Working data –
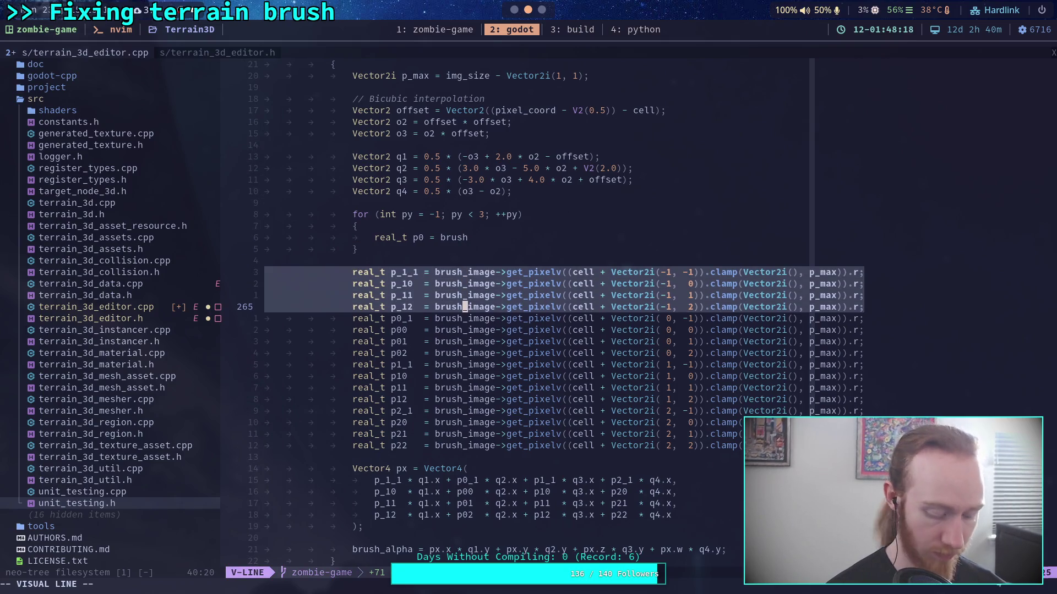
pyautogui.press('d')
pyautogui.press('k')
pyautogui.press('k')
pyautogui.press('k')
pyautogui.press('shift+v')
pyautogui.press('p')
# Rename the moved samples to p_1, p0, p1 and p2
pyautogui.press('w')
pyautogui.press('l')
pyautogui.press('2')
pyautogui.press('s')
pyautogui.press('Down')
pyautogui.press('Delete')
pyautogui.press('Delete')
pyautogui.press('Down')
pyautogui.press('Delete')
pyautogui.press('Delete')
pyautogui.press('Down')
pyautogui.press('Delete')
pyautogui.press('Delete')
pyautogui.press('Up')
pyautogui.press('Up')
pyautogui.press('Up')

Your objective – Set down all of the data word for word; no pictures belong in it.

Answer for this exercise –
pyautogui.press('d')
pyautogui.press('k')
pyautogui.press('k')
pyautogui.press('k')
pyautogui.press('shift+v')
pyautogui.press('p')
# Rename the moved samples to p_1, p0, p1 and p2
pyautogui.press('w')
pyautogui.press('l')
pyautogui.press('2')
pyautogui.press('s')
pyautogui.press('Down')
pyautogui.press('Delete')
pyautogui.press('Delete')
pyautogui.press('Down')
pyautogui.press('Delete')
pyautogui.press('Delete')
pyautogui.press('Down')
pyautogui.press('Delete')
pyautogui.press('Delete')
pyautogui.press('Up')
pyautogui.press('Up')
pyautogui.press('Up')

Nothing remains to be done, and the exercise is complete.